■ About this task ■
Please give the column again from "FAREWELL TO FRANK: This" to "for two years.", renaming "New York Times" as "Times".

TAKE ME OUT TO THE BALLET GAME: Remember the flap over Memorial Coliseum? Tear it down? Fix it up? Turn it into the doorway to a suburban-style, cookie-cutter entertainment and shopping complex? Build a minor-league baseball park in its place, with a concession stand serving grilled architects on a bun?

Portland Memorial ColiseumNiel DePonte has another idea, and you can read about it on this morning’s Oregonian editorial page, under the headline Imagine the Rose Quarter Performing Arts District. I can hear the wailing and gnashing of teeth at City Hall now. Or is that the sound of stonewalling?

But DePonte — Grammy-nominated percussionist for the Oregon Symphony, music director and conductor for Oregon Ballet Theatre, president and founder of MetroArts, Inc., which is helping to find and train the next generations of artists — has some good ideas. And right now the Coliseum in specific and the Rose Quarter in general need some good ideas. Give it a read. And if you like the idea, or parts of it, pass it along.

FAREWELL TO FRANK: This morning’s New York Times has a good appreciation of Frank McCourt, the New York Irish character and sweet writer who died Sunday at age 78. In 1996 McCourt published Angela’s Ashes, his harrowing yet tender memoir of Ireland and America and poverty and drink and survival, and it became a phenomenon, staying near the top of the best-seller lists for two years.

■ Given records ■
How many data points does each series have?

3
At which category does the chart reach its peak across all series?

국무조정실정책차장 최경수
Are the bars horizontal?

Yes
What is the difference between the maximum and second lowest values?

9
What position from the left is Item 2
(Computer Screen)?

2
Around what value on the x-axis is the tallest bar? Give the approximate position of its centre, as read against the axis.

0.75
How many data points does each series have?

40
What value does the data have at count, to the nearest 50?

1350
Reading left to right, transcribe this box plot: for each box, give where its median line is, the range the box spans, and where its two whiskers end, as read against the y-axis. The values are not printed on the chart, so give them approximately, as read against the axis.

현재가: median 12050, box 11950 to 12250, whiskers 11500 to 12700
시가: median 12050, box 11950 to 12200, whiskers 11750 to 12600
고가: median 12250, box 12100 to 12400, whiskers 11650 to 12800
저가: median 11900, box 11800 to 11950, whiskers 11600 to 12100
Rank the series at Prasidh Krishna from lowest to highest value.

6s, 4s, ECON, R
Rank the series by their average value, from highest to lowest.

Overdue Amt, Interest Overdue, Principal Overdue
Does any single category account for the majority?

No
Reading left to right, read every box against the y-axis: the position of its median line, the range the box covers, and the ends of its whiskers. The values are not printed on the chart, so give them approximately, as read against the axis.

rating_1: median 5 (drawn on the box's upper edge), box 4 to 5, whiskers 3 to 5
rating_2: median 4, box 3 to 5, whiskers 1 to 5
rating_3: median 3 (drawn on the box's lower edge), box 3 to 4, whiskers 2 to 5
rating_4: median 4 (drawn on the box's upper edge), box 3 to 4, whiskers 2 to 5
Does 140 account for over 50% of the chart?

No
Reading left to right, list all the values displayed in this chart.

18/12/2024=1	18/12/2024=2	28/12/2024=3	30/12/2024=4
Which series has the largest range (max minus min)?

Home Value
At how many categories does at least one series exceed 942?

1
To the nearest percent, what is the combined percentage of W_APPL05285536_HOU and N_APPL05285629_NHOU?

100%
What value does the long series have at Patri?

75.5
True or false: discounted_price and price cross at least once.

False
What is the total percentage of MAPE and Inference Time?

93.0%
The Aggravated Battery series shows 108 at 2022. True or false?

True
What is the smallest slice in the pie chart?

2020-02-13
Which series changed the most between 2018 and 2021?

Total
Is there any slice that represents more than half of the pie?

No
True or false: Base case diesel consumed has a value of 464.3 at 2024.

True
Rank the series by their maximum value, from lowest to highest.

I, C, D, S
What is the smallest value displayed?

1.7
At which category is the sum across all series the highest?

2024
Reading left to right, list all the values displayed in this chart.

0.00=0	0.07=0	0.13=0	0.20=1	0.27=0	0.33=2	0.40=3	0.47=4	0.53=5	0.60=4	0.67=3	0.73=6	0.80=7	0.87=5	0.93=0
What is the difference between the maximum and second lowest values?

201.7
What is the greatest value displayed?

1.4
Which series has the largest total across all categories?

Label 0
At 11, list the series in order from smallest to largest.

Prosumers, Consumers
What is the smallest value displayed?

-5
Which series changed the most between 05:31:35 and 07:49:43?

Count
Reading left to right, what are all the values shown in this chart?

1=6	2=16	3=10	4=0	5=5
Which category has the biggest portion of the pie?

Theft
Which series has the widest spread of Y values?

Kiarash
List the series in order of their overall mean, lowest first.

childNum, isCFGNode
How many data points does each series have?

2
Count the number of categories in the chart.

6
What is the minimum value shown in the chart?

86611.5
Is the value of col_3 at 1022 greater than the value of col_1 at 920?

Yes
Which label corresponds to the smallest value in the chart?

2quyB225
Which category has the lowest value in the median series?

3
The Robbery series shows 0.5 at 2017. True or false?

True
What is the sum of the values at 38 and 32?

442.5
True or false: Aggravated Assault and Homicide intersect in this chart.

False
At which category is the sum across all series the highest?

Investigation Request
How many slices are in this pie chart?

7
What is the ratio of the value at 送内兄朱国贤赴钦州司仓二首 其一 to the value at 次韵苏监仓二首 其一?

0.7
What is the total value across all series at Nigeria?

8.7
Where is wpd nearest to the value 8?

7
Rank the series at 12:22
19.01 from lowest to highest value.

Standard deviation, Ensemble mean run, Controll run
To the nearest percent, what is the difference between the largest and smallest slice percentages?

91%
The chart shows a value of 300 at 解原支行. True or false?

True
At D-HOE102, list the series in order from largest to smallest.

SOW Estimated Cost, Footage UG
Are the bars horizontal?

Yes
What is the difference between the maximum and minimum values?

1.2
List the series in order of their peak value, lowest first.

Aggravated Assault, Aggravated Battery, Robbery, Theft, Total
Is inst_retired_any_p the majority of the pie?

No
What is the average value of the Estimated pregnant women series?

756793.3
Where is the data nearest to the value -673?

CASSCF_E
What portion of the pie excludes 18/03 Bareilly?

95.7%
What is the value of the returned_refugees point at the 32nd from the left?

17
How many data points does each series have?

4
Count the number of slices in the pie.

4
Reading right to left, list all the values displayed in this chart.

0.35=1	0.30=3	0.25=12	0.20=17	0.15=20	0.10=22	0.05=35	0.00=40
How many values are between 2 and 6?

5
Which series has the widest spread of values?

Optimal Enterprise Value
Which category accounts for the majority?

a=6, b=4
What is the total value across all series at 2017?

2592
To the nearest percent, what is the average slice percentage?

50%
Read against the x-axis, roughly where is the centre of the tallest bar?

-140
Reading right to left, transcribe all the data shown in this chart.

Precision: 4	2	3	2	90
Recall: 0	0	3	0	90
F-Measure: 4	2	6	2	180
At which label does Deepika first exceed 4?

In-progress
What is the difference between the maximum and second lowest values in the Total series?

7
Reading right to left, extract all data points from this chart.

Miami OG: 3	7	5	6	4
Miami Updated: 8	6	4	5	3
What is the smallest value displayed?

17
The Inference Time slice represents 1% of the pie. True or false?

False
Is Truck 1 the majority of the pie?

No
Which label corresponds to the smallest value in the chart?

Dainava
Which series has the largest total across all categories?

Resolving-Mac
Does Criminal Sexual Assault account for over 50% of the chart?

■ Exercise answer ■
FAREWELL TO FRANK: This morning’s Times has a good appreciation of Frank McCourt, the New York Irish character and sweet writer who died Sunday at age 78. In 1996 McCourt published Angela’s Ashes, his harrowing yet tender memoir of Ireland and America and poverty and drink and survival, and it became a phenomenon, staying near the top of the best-seller lists for two years.